B’nai B’rith President Robert Spitzer and CEO Daniel S. Mariaschin have issued the following statement:
B’nai B’rith hails the resignations of the members of the United Nations Human Rights Council’s (UNHRC) anti-Israel “Commission of Inquiry” (COI). Chair Navi Pillay and members Miloon Kothari and Christopher Sidoti were chosen to participate on this commission precisely because of their stridently anti-Israel views.
Since they were appointed, they have confirmed all that we had warned about when this commission was created. It has become a bloated bureaucracy that has seen its task as a mission to attack Israel relentlessly, while excusing or failing to verify even the clearest human rights violations by Hamas and other Palestinian terrorist groups.
Each of the commissioners has had issues with anti-Semitism in the past few years that would have been grounds for immediate dismissal at any respectable organization. Kothari created a firestorm when he claimed that Jews control social media. Pillay chose to back up his outrageous statements instead of condemning them.
Kothari eventually, after much pressure, was forced to apologize for his anti-Semitic rant, but Pillay has never been held to account for her despicable actions during the incident. Sidoti, meanwhile, upset by valid criticism of the COI, claimed that Jews were throwing accusations of anti-Semitism like, “rice at a wedding.” At this latest UNHRC session in June, he called Palestinian terrorists that Israel had legitimately detained “hostages,” grotesquely comparing them to the dozens of Israelis still held in horrific conditions by Hamas in tunnels underneath Gaza.
The world is much better off without these three individuals holding their U.N. positions.

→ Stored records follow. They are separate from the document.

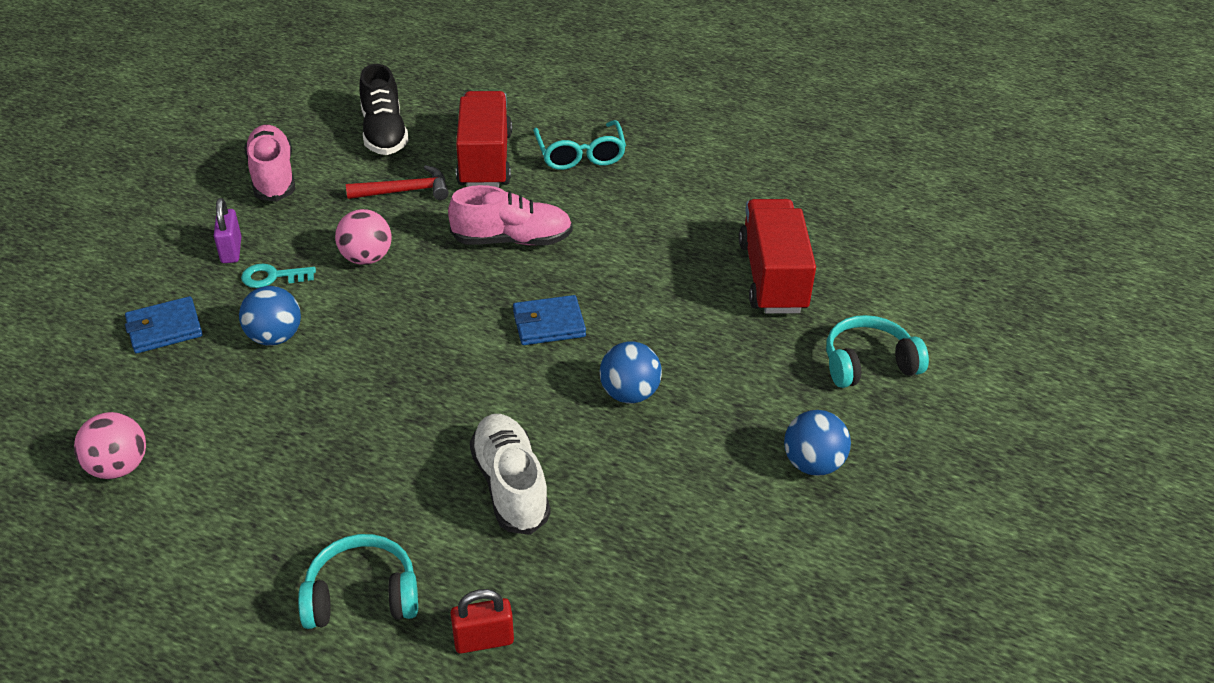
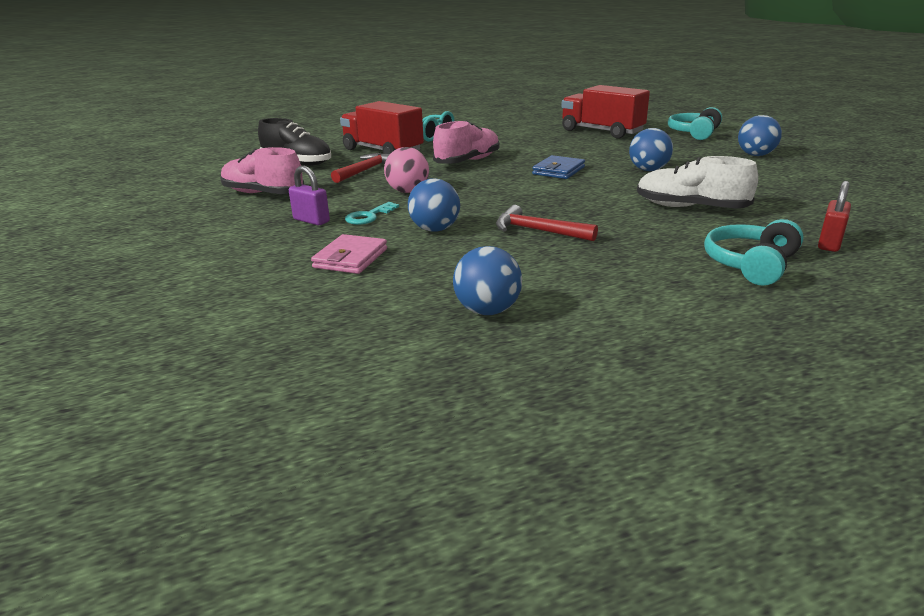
camera: 45 degrees left, 15 degrees down
pink ball [74,412,146,479] -> blue ball [453,246,522,315]
blue wallet [125,296,203,353] -> pink wallet [311,234,387,274]
none -> red hammer [496,205,598,241]

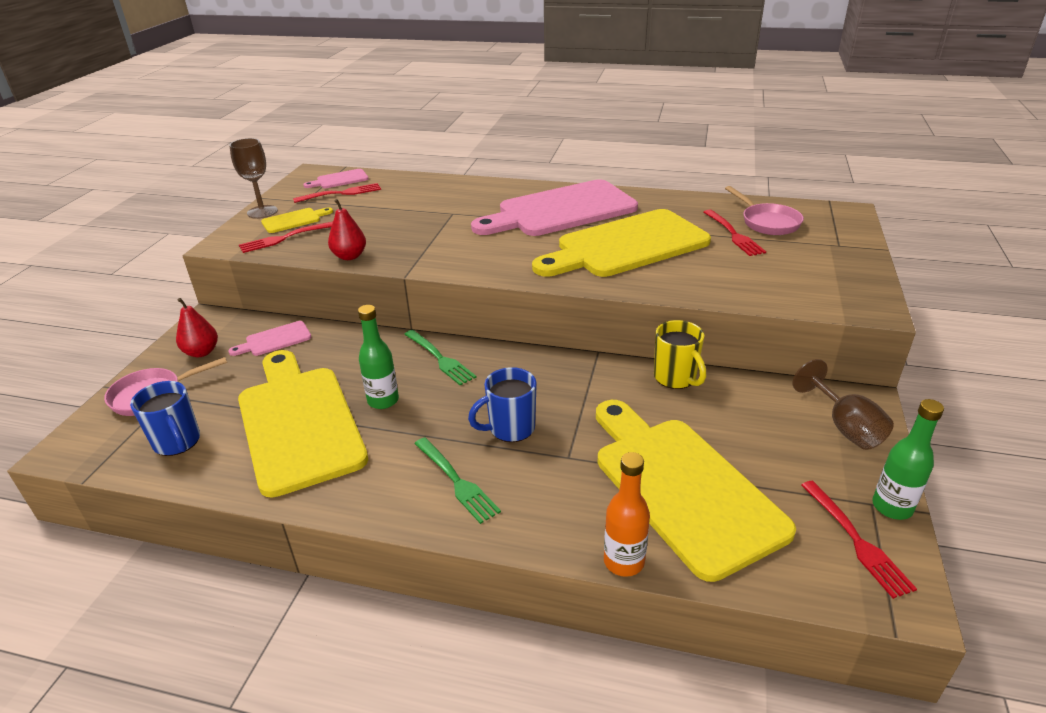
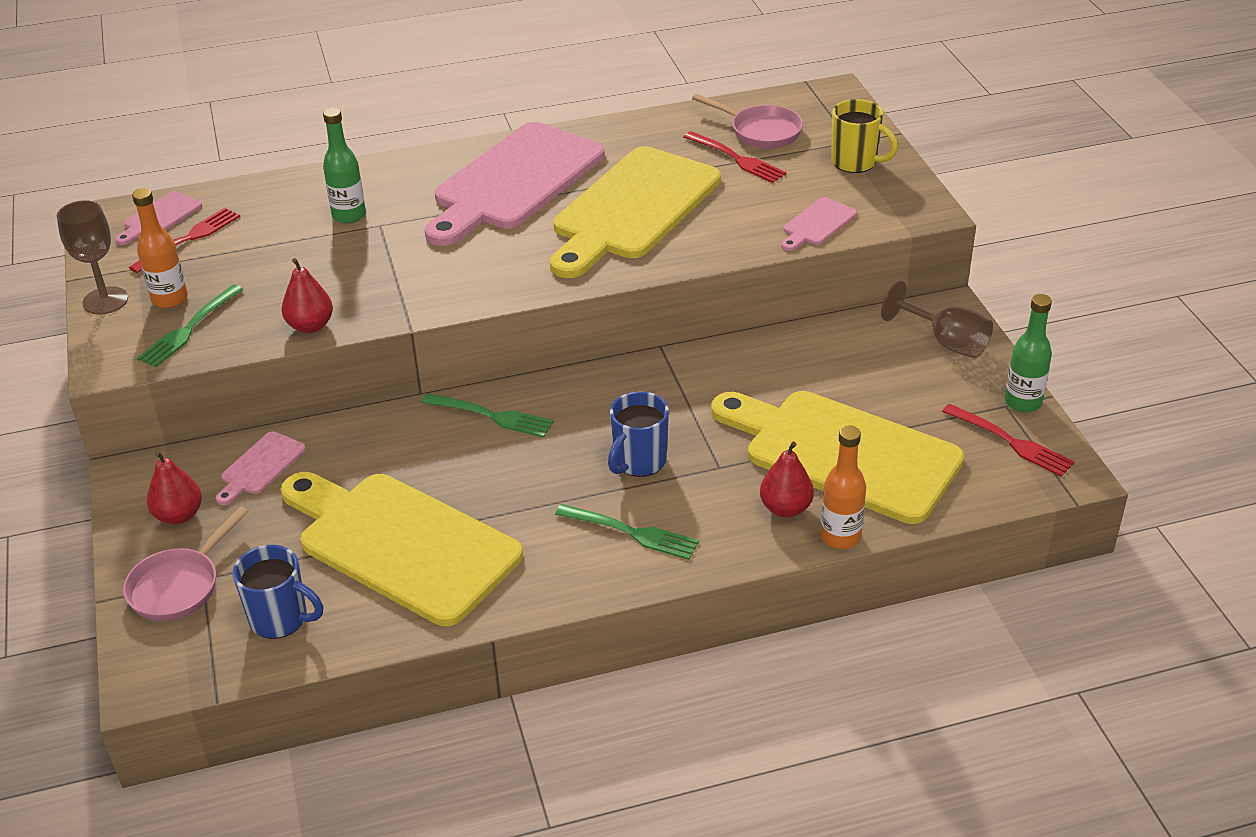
camera: 30 degrees left, 5 degrees up
red fork [239,222,333,253] -> green fork [137,284,244,367]
yellow cutting board [261,207,333,233] -> orange bottle [132,188,188,308]
green bottle [358,305,399,409] -> green bottle moved to [323,108,366,223]
yellow mug [654,320,706,389] -> yellow mug moved to [831,99,898,173]
none -> red pear [760,442,814,518]
none -> pink cutting board [781,197,857,251]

The problem, however, is deeper than any individual or group of commissioners. It is the commission itself, with its inherent bias and enormous budget, that must be removed. Replacing these commissioners with new commission members with the same views, as the UNHRC is wont to do, will not fundamentally change the ongoing moral rot at the United Nations. Moreover, the U.N. must take accountability for the anti-Semitism that has become so commonplace within the U.N. system that these commissioners were allowed to remain in their positions for such a long period of time.